The Blinding Peace Vision

It saddens me to spoil the “Two peoples, two states” party. What happens today in Gaza will, with absolute accuracy, happen in the Palestinian state you are trying to create in Judea and Samaria. Hamas will win the elections to the legislative assembly in the same way they did in January of 2006, and they will win the presidential elections. If not, they will simply enact a violent revolution just like they did in Gaza in June of 2007. And when that happens, what will you say? “Oops… We didn’t realize… we didn’t think…?” So, now you know and you don’t have to think. This should be your working assumption. And if today Gaza’s Hamas digs tunnels in the sand, the tunnels in Judea and Samaria will be dug in rock, making them that much harder to find and destroy.

And for those with a particularly short memory: In July of 2014 Hamas managed to close the Ben Gurion airport for a day with rockets they sent from Gaza. If and when they control Judea and Samaria, they will be able to close the airport with even a slingshot - they will have direct view of it from Bet Arieh hills. If you don’t believe me, just take a short drive to the hills just east of the airport, those that are in the “occupied territories” (occupied from whom, exactly?). Because of the wind patterns, most planes approach the runways from the east, passing exactly above those hills. Will Hamasland allow Israeli airplanes to approach and land from above its territory? And what price will Israel have to pay after a plane was taken down with a machine gun or an RPG? Shall we give them Jerusalem to keep them quiet?

Speaking of Jerusalem, what will you do when Hamasland serves you with an ultimatum: Jerusalem or war? Temple mount, or we close Ben Gurion Airport? And when the world shows their support of those demands, appeasing extremist Islam with Israeli payments, what will you say? And when the sharpshooters are again dropping pedestrians in Jerusalem over the walls of the Old City, just like their Jordanian brethren did in 1967, where will you hide? Behind concrete walls? Or a safety fence? Will you transfer Israel’s capital to Tel Aviv?

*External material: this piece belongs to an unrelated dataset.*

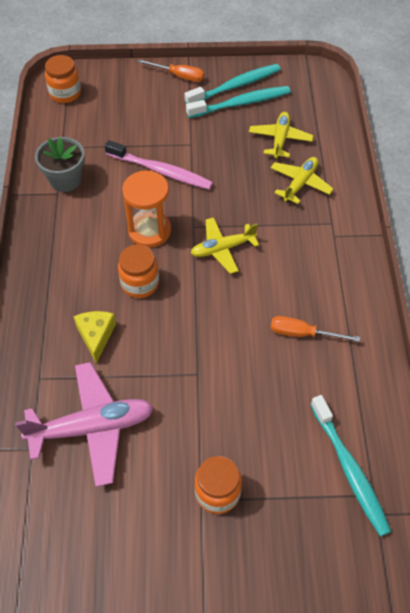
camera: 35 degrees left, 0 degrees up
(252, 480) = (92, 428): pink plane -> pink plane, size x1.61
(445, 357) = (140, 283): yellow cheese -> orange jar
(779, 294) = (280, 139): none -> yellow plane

It saddens me to inform you that the worst thing to ever happen for hope and peace is the various peace movements, those who call upon Israel to let a terror state rise in Judea and Samaria and to give east Jerusalem up. In the Middle East, those who ask for peace, those who sing about their passion for peace and those who offer their land and their country in exchange for a piece of paper which says “peace”, are perceived as those who were defeated in war and are now begging for their lives. The peace movements have painted Israel as soft, weak and defeatist - an image which, in the middle east, does NOT get you peace. In this extremist, violent corner of the world in which Israel is trying to survive, being perceived as weak will earn you a swift kick in the you know what, and get you thrown out harshly on a good day, or beheaded on a normal one. In the middle east, “Peace” means that your enemies leave you alone because you are too strong, too aggressive and too dangerous to mess with. In the middle east, peace is only for the invincible.

Those who refuse to accept these facts, those who are not ready for blood, sweat and tears, those who are anxious for “peace now”, should not be in the middle east. It is a place for the strong, the brave, the determined, who firmly believe in their way. For all others, they should probably find a different place to live. Somewhere quiet and prosperous, like Paris, Brussels, Madrid, Boston or San Bernadino.